- DATASET EXCERPTS
* * *
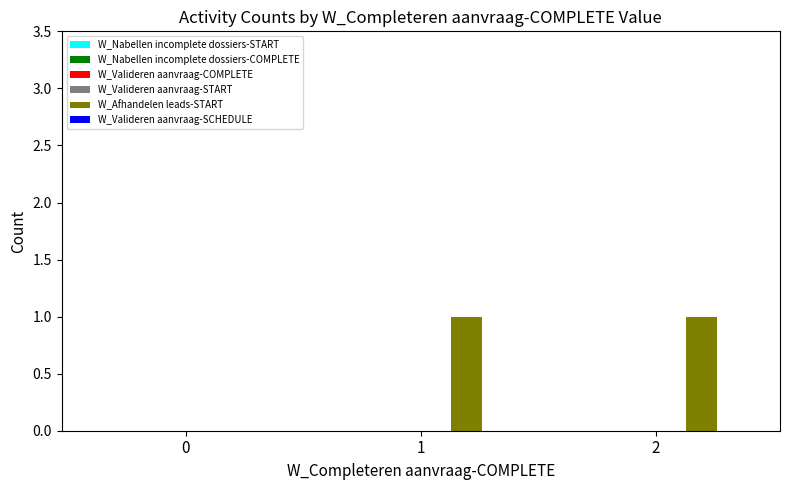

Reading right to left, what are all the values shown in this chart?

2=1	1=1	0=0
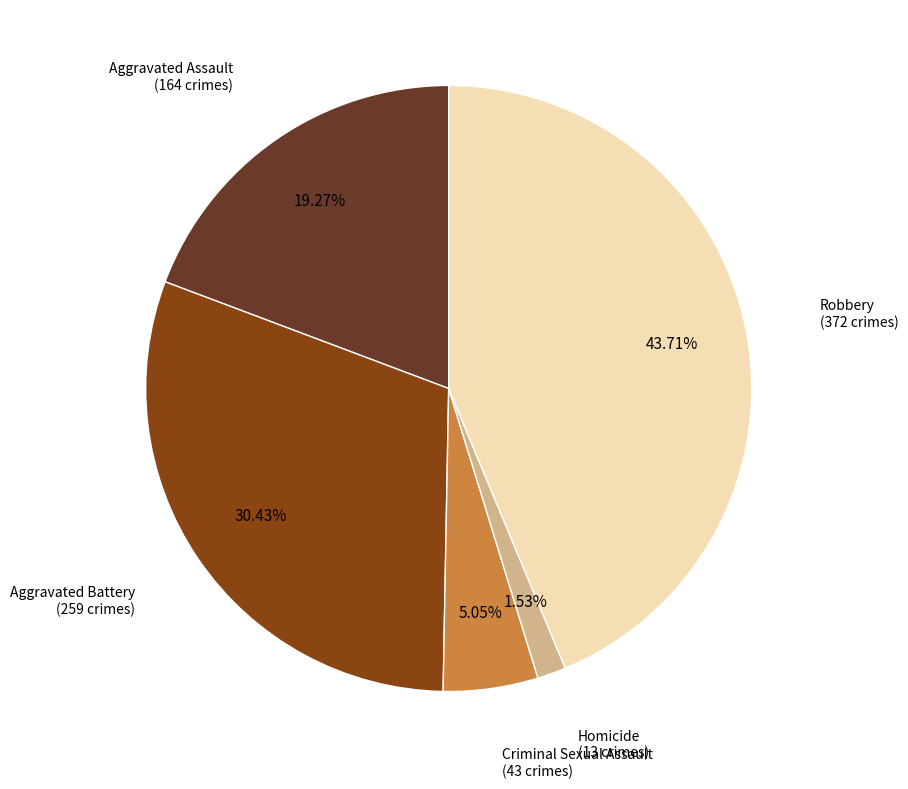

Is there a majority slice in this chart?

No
* * *
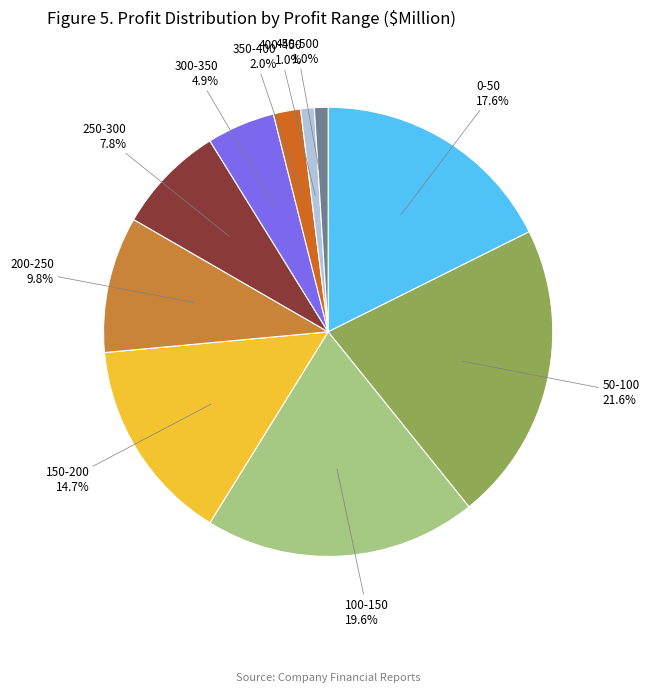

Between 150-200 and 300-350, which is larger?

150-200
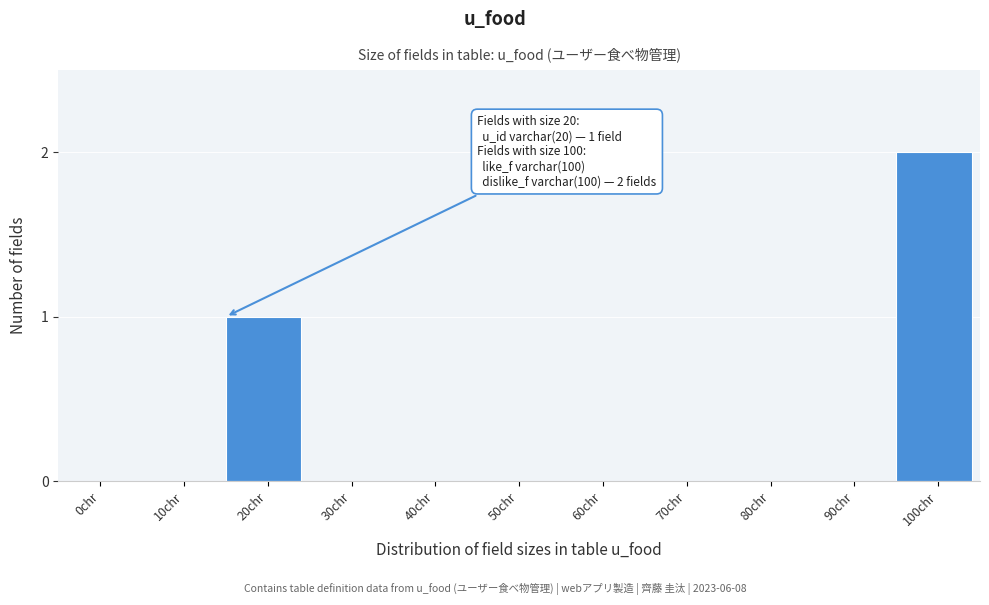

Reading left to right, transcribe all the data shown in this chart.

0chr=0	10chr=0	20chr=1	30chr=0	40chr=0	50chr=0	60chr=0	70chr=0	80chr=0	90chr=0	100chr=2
* * *
- EXERCISE INSTRUCTIONS
Please list each line above that contains the word "this", treating uppercase and lowercase as different.

- SOLUTION
Reading right to left, what are all the values shown in this chart?
Is there a majority slice in this chart?
Reading left to right, transcribe all the data shown in this chart.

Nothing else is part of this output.